Menpan RB: Jangan Sampai ASN Jadi Tim Sukses Pilkada

Reporter: Sudirman Syarif

JAKARTA, mandarnesia.com — Menteri Pendayagunaan Aparatur Negara dan Reformasi Birokrasi (PANRB) Tjahjo Kumolo meminta ASN mampu menjaga netralitas, profesionalisme. Serta memantau proses Pilkada 2020 tanpa memandang latar belakang calon kepala daerah yang berkompetisi.

“Siapapun yang dipilih, siapapun yang bersaing, dalam konteks Pilpres sampai Pilkada dan pemilihan anggota kabinet, profesionalisme ASN harus dijaga dengan baik,” katanya dalam webinar netralitas dan kewaspadaan politisasi ASN dalam pilkada serentak Tahun 2020, Senin (10/8/2020).

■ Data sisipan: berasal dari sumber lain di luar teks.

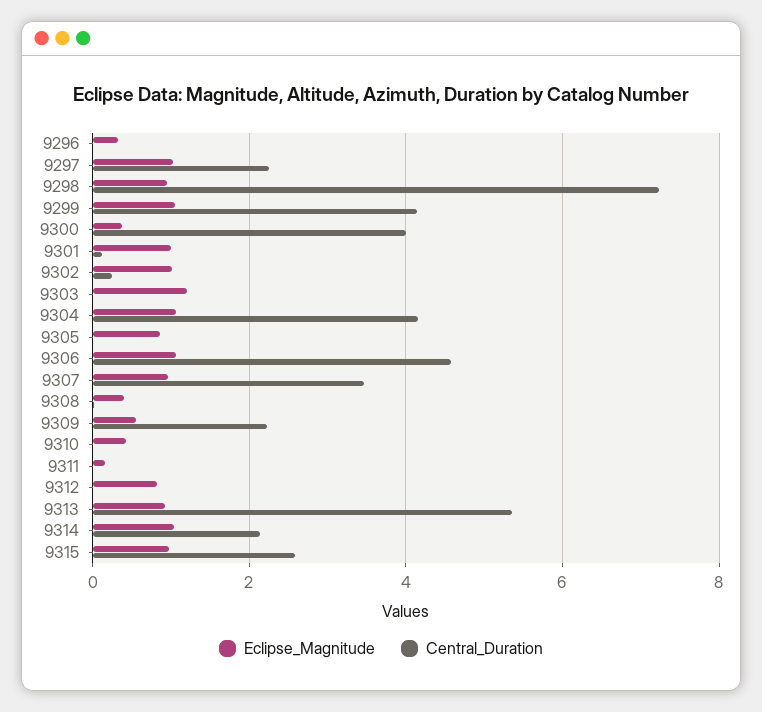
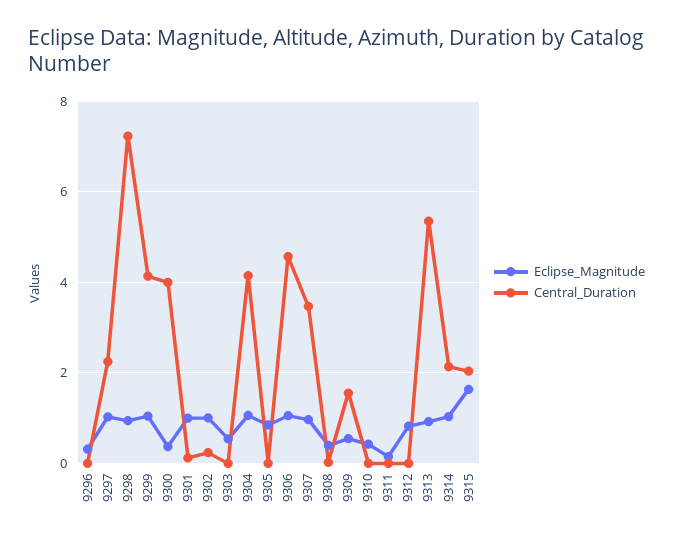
Eclipse_Magnitude, 9303: 1.2 -> 0.6
Central_Duration, 9309: 2.2 -> 1.6
Eclipse_Magnitude, 9315: 1 -> 1.6
Central_Duration, 9315: 2.6 -> 2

Dikatakan, Pilkada dan pelayanan publik harus dapat berjalan beriringan sebagai bagian dari proses yang komprehensif dalam menegakkan netralitas ASN. Hal tersebut dilakukan karena dimensi netralitas ASN yang mencakup pelaksanaan Pemilu atau Pilkada, penyelenggaraan pelayanan publik, pembuatan keputusan atau kebijakan, dan manajemen ASN.

Tjahjo kembali mengingatkan ASN sebagai pelayan publik, agar tidak terlibat dalam kegiatan politik praktis. “Tugas ASN memberikan pelayanan kepada masyarakat, membangun birokrasi yang profesional, menggerakkan dan mengorganisir masyarakat tanpa melihat dari latar belakang apapun, dan juga jangan sampai ASN ini terlibat dalam tim sukses kepala daerah atau incumbent kepala daerah,” ungkap Tjahjo.

Ketidaknetralan ASN dapat menimbulkan dampak negatif bagi masyarakat bahkan dalam internal pemerintahan. Pelayanan publik menjadi diskriminatif, munculnya kesenjangan, konflik kepentingan, serta menurunnya profesionalisme dalam lingkup ASN. “Jangan sampai Pilkada lima tahunan ini akan menganggu kualitas layanan publik dan independensi ASN,” imbuhnya.

Hasil survei bidang pengkajian dan pengembangan sistem Komisi Aparatur Sipil Negara (KASN) pada tahun 2018 menunjukkan setidaknya terdapat enam penyebab terjadinya pelanggaran netralitas ASN. Pertama, pemberian sanksi masih lemah. Kedua, ketidaknetralan ASN yang masih dianggap lumrah.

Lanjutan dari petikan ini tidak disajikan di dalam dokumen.